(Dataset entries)
================================
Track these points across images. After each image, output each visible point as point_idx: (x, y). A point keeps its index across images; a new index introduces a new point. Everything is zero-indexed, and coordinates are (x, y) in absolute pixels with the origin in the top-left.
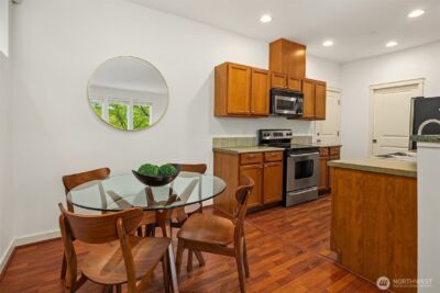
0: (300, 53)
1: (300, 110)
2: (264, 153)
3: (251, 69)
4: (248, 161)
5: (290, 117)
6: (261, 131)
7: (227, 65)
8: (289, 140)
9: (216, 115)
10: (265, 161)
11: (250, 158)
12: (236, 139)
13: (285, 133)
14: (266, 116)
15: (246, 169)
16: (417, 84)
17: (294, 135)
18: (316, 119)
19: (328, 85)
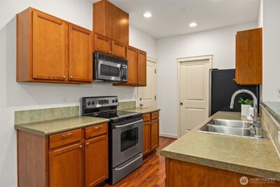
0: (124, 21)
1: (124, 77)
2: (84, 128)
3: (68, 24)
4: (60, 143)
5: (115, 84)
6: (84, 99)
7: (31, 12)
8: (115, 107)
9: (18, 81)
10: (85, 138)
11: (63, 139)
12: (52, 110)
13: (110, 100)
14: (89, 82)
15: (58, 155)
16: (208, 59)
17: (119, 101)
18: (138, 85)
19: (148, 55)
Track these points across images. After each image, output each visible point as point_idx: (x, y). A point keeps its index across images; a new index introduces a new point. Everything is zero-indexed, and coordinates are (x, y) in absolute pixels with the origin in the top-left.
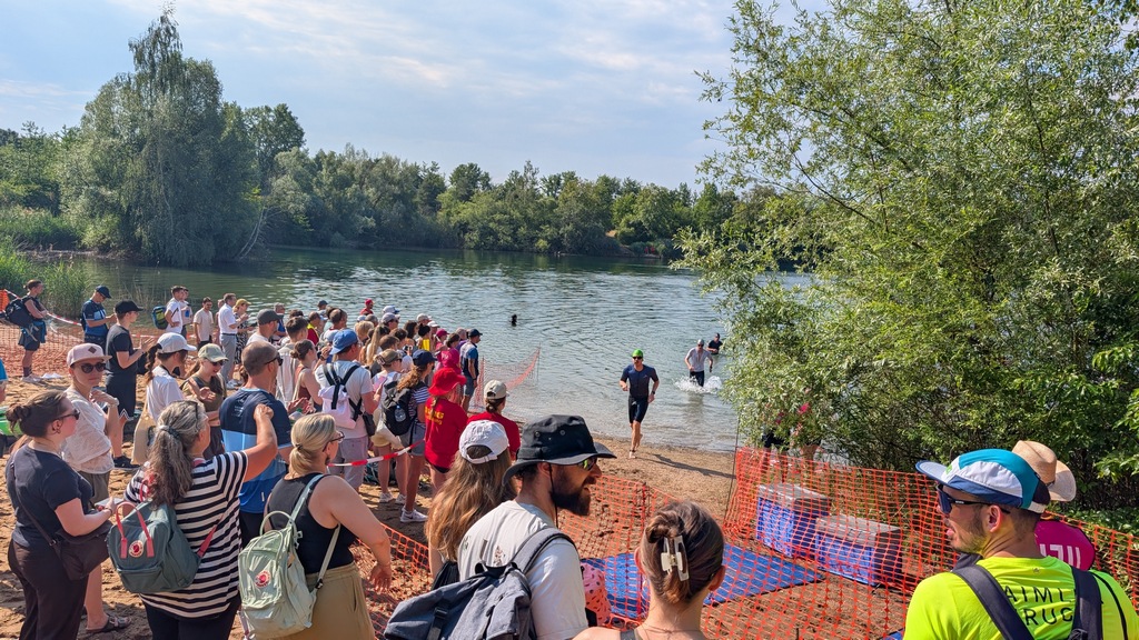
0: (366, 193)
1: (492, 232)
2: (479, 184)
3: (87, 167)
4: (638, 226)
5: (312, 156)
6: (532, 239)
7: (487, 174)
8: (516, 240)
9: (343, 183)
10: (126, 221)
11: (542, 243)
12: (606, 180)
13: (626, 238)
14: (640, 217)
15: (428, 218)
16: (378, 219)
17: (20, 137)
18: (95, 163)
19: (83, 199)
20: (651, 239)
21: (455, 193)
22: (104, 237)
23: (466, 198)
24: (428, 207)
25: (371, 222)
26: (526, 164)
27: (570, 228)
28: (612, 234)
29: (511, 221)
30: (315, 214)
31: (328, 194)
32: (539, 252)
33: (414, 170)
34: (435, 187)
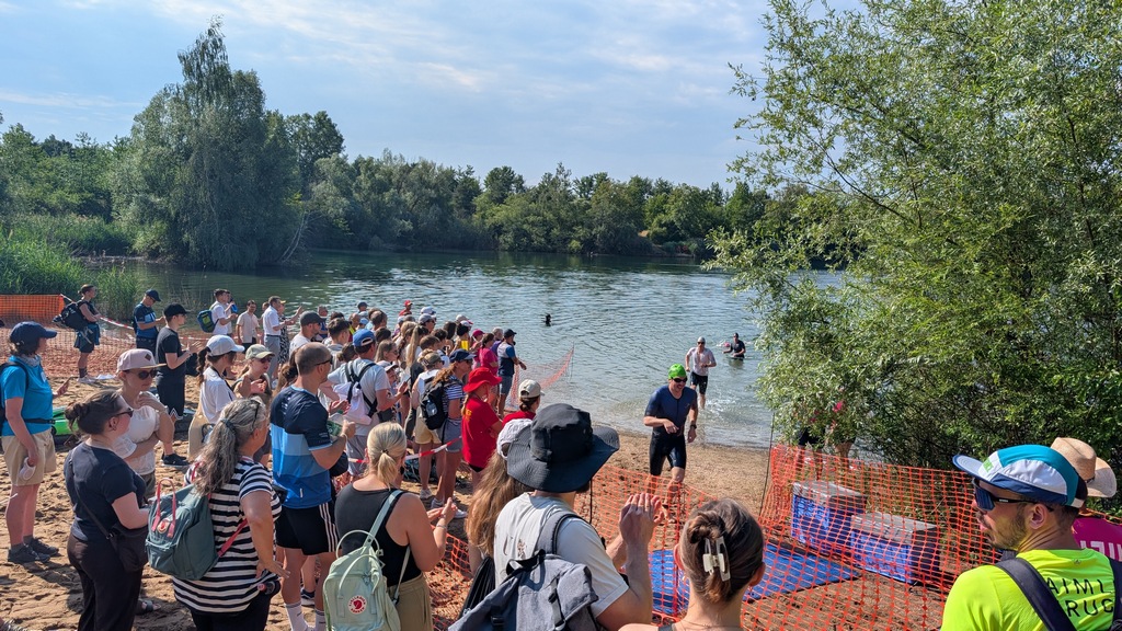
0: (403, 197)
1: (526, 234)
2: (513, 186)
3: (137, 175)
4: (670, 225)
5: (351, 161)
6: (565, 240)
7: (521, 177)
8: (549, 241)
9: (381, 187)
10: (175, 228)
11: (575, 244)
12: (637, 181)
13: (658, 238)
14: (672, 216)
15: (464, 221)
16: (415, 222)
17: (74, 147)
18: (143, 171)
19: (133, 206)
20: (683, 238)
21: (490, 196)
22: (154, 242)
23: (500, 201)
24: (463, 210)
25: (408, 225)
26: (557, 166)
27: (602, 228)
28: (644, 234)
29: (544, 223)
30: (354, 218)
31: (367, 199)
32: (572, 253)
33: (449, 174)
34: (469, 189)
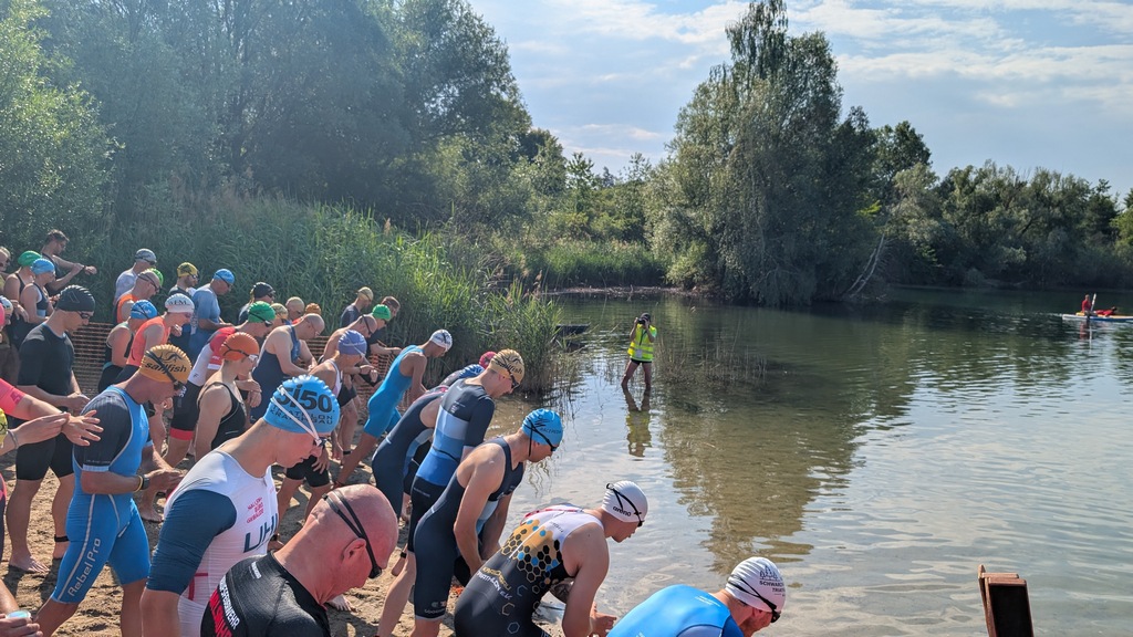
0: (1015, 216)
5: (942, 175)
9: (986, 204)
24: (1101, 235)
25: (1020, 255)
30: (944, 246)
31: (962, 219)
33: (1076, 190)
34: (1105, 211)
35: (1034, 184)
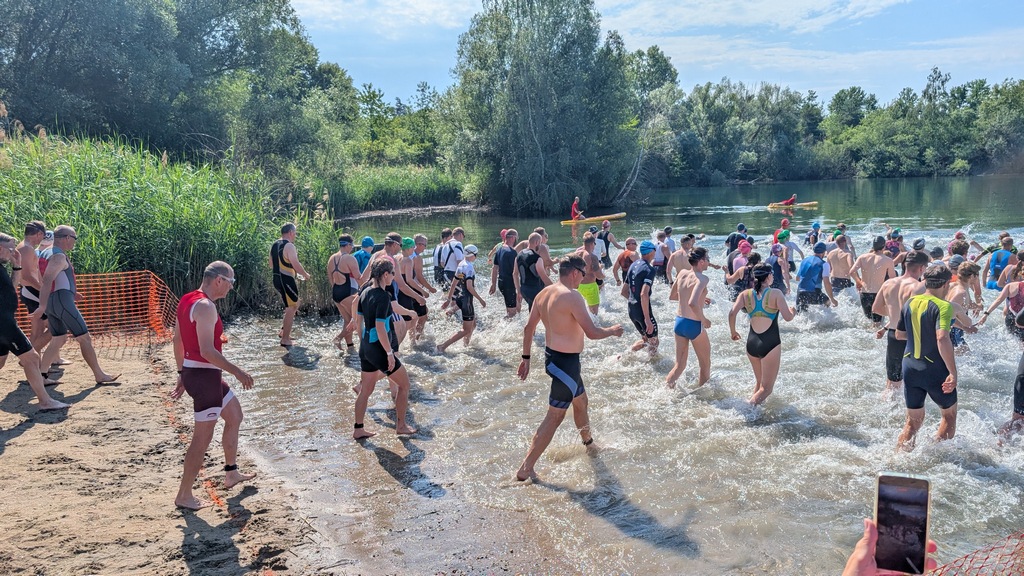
================================
> Required work
Look above for the line holding "17: (20, 137)", then set down exactly that line and every line after it up to and including the line holding "33: (414, 170)", with nothing else.

> Written reply
17: (20, 137)
18: (95, 163)
19: (83, 199)
20: (651, 239)
21: (455, 193)
22: (104, 237)
23: (466, 198)
24: (428, 207)
25: (371, 222)
26: (526, 164)
27: (570, 228)
28: (612, 234)
29: (511, 221)
30: (315, 214)
31: (328, 194)
32: (539, 252)
33: (414, 170)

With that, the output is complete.